Client side interaction (fetch)
Ideally it will be great if a user is able to action the fetch
functionality from their web browser. For example, the user clicks "Display Data" button and then the app goes and fetches data which it displays to the user's browser.
The best way I can think of to achieve this is to have another listening port in the server/index.js
file, as shown below.
async function fetch_start() {
print('listen 8003...');
try {
let s = new net.WasiTcpServer(8003);
for (var i = 0; ; i++) {
let cs = await s.accept();
handle_fetch();
}
} catch (e) {
print(e);
}
}
fetch_start()
This allows port 8003 to listen for URLs to fetch, when asked by the client's browser.
The handle_fetch
code in the server/index.js
file which processes these requests could look like the following.
// Implement Fetch
import { fetch } from 'http';
async function handle_fetch() {
try {
console.log("Testing 123");
let resp = new http.WasiResponse();
let r = await fetch("http://httpbin.org/get?id=1")

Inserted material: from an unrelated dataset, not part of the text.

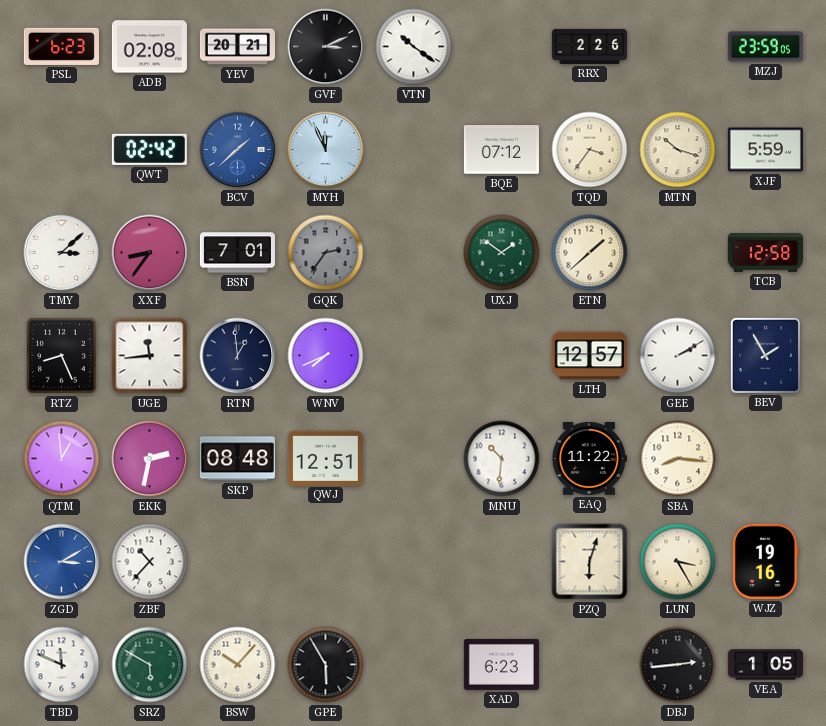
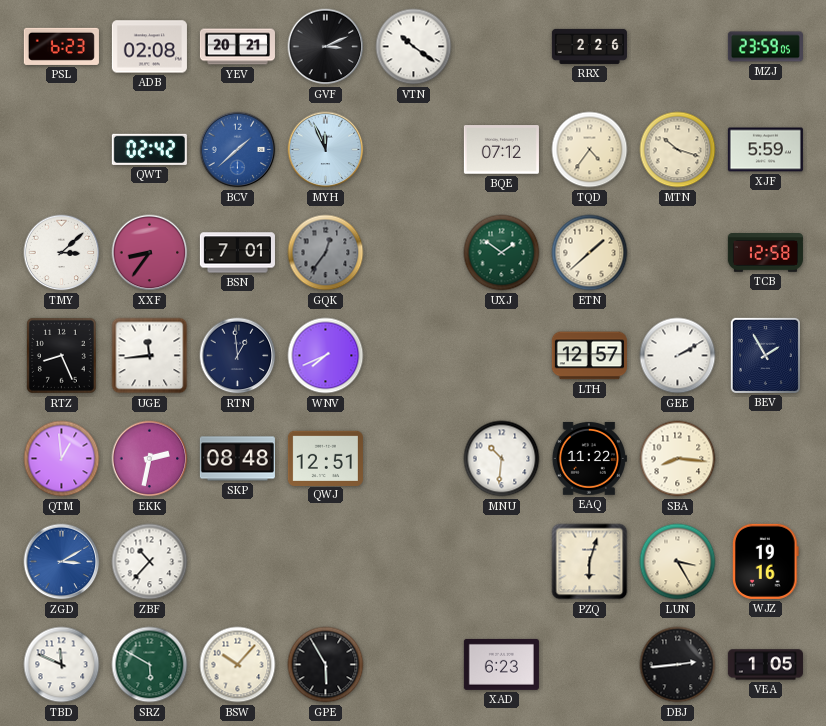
TQD: 3:36 -> 4:36
GQK: 2:36 -> 12:36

console.log("Testing 456");
print('test_fetch\n', await r.text())
console.log("Testing 789");
} catch (e) {
print(e)
}
}
I have tested the above and we are able to listen and respond on port 8003 (albeit only in the terminal's output for now). Below is the output for your convenience.
Testing 123
Testing 456
test_fetch
{
"args": {
"id": "1"
},
"headers": {
"Accept": "*/*",
"Host": "httpbin.org",
"X-Amzn-Trace-Id": "Root=1-628878d7-0914ef354f63f7d655346fdc"
},
"origin": "27.33.80.26",
"url": "http://httpbin.org/get?id=1"
}
Testing 789
Questions
This leads to the following 2 part question. What would be your preferred design choice to:
- provide the URL from the browser's request to the listening server?
- identify the HTML element which is going to be updated with the new data from the fetch?
Ideas
- The URL could be passed from the browser's request to the server as a simple string.

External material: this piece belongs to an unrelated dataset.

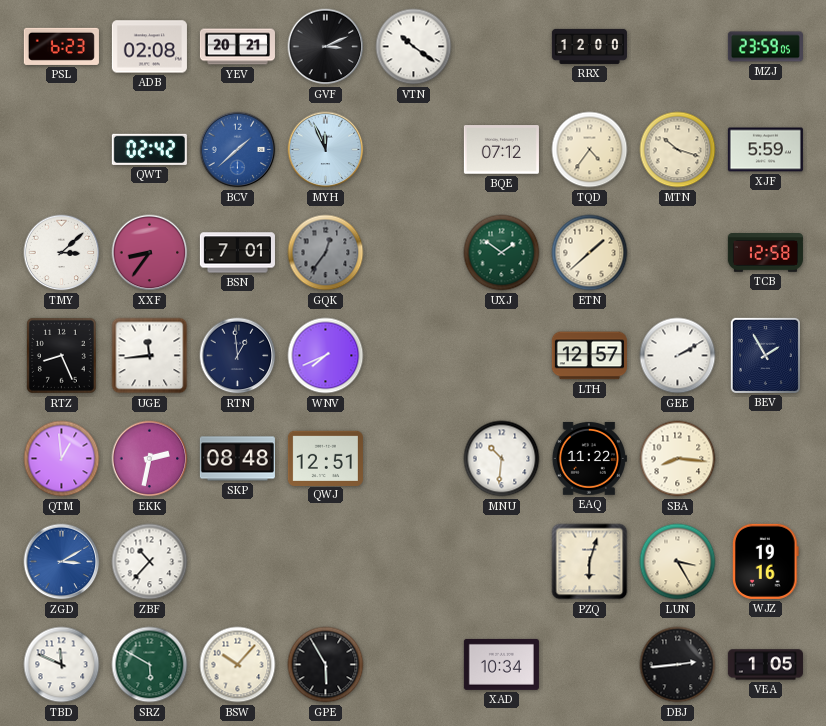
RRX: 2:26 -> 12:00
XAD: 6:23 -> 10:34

- The client side could fill a specific HTML element by making the request and then updating the element's contents.
Both of these are really leaning towards client-side rendering though.
Perhaps another way, which leans more towards SSR is for the browser to perform a HTTP POST request (as per this WasmEdge demo). Specifically, the request could use multi-part form data which could pass in both the URL endpoint to fetch as well as the HTML element which is to be updated/altered. This way the server-side will have the ability to fetch and render the new data (leaving as little as possible to the client-side). The server/index.js
file would just need the required functionality to process the multi-part form request.

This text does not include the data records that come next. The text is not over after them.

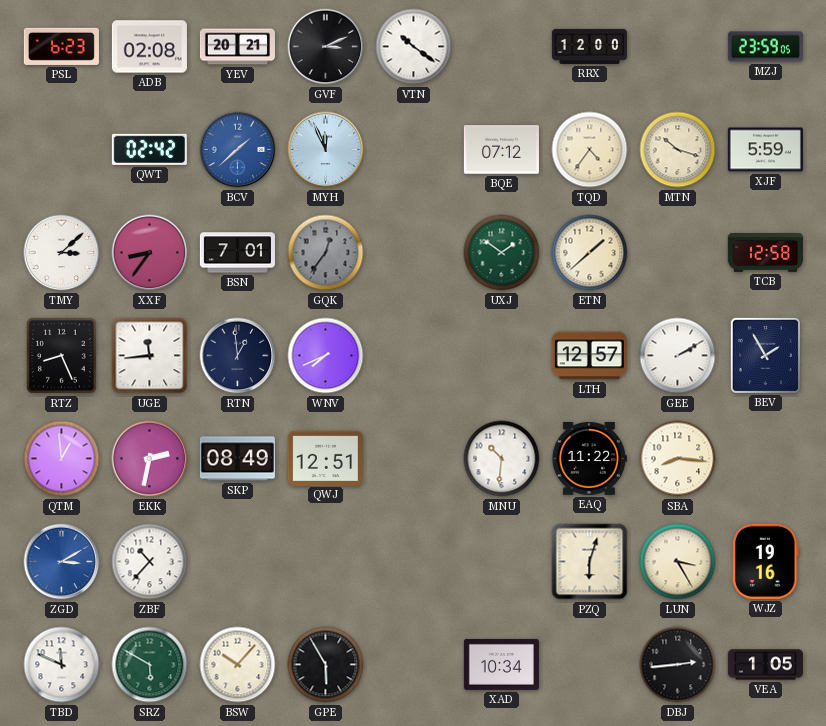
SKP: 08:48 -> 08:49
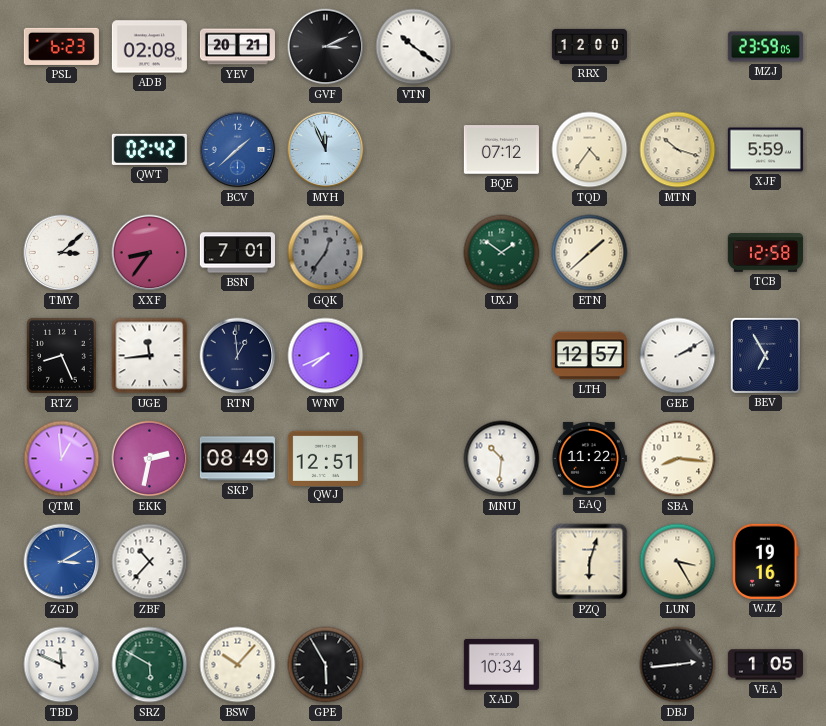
BEV: 1:55 -> 6:55
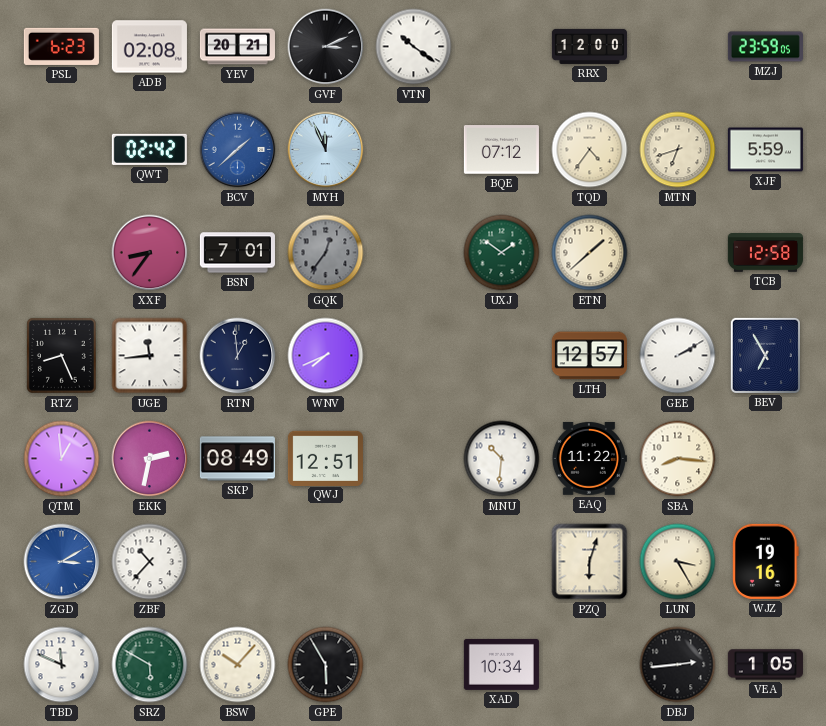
MTN: 10:18 -> 6:42
TMY: 3:08 -> none
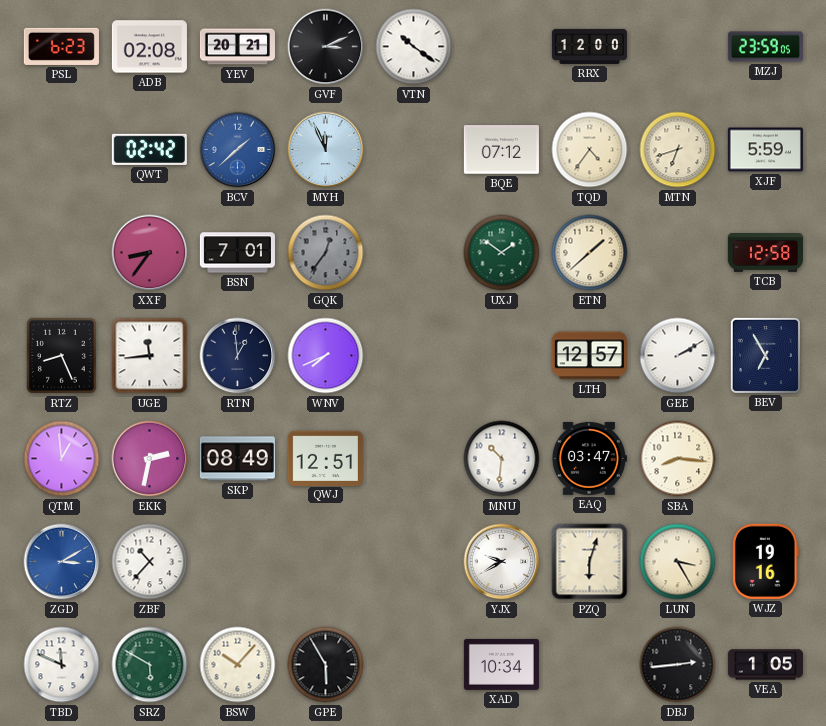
EAQ: 11:22 -> 03:47
YJX: none -> 9:40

Just FYI, the recent issue regarding the hydrate
error has been resolved. We can now hydrate in the src/index.js
file using the following syntax without error.
import { hydrateRoot } from 'react-dom/client';
const container = document.getElementById('root');
const root = hydrateRoot(container, <App />);
I am not sure why the new React 8.x.x function is called hydrateRoot
and not just hydrate
. I am assuming that hydrateRoot
can hydrate any element in the HTML (as long as the handle is fetched by document.getElementById
and then passed to the hydrateRoot
function call).
Hope this all makes sense. I would love to hear any thoughts and ideas on this.